TASK ITEM: Check each line of the entries below for the word "input" and state only how many lines have it.

Hardware design source data:
◆ ◆ ◆ ◆ ◆
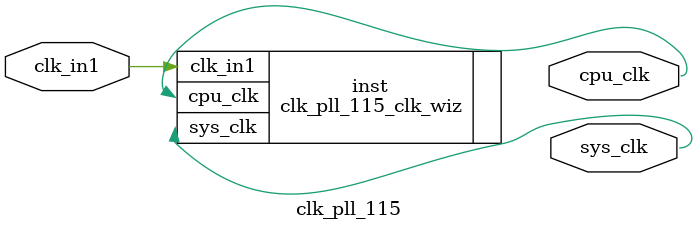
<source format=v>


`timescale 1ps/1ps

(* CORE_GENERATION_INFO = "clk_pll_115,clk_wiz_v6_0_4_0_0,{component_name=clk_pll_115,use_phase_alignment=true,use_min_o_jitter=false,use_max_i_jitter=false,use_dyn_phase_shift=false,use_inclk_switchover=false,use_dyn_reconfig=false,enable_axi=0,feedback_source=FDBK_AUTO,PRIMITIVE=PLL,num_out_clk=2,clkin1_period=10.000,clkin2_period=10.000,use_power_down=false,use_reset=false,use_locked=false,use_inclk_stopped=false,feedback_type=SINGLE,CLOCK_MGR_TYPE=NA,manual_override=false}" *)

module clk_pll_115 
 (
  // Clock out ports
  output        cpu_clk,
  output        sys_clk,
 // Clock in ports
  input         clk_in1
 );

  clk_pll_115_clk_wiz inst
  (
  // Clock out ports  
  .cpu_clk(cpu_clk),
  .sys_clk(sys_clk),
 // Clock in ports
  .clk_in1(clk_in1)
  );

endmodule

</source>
◆ ◆ ◆ ◆ ◆
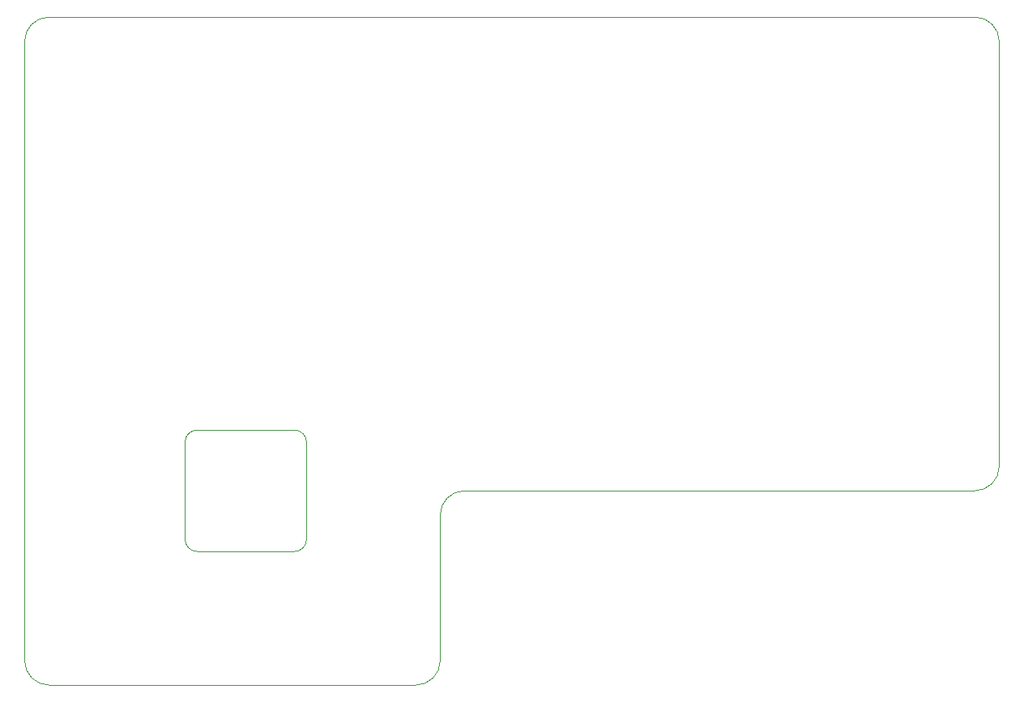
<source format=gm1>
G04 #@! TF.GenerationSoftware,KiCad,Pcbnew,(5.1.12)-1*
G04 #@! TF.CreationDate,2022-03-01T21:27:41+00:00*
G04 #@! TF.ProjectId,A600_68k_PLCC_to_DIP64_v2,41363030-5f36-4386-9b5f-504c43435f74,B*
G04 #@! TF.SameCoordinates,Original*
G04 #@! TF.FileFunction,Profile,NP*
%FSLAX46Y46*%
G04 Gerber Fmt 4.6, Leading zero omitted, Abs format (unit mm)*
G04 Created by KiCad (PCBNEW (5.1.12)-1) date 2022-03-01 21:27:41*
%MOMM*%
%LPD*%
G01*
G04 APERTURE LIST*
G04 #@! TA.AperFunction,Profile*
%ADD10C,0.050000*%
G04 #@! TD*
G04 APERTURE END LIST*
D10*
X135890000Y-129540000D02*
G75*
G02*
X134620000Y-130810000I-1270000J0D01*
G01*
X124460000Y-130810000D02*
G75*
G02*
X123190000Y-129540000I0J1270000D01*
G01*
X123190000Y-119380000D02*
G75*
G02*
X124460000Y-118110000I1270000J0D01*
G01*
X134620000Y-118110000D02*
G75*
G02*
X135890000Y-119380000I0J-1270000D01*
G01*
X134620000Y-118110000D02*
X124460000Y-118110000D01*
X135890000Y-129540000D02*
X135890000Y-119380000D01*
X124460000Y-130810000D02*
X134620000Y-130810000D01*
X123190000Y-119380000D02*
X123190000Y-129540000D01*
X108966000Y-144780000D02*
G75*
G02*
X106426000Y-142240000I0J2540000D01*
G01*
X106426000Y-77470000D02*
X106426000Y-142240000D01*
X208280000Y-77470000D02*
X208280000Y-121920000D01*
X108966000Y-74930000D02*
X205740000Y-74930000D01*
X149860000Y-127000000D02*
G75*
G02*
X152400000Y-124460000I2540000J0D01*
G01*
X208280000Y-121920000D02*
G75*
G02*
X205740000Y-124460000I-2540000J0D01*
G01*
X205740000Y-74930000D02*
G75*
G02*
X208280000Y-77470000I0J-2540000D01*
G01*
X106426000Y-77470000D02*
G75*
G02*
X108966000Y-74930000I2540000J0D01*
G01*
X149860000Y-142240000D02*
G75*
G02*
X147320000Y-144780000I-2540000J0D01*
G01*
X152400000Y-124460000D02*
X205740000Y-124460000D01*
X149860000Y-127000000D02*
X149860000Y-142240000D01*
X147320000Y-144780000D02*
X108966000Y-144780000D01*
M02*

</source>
◆ ◆ ◆ ◆ ◆
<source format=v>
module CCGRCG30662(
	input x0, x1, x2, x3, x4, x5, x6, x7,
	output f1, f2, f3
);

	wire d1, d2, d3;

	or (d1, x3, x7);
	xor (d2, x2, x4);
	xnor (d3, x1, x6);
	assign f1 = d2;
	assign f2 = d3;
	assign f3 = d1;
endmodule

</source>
◆ ◆ ◆ ◆ ◆
EXERCISE OUTPUT: 2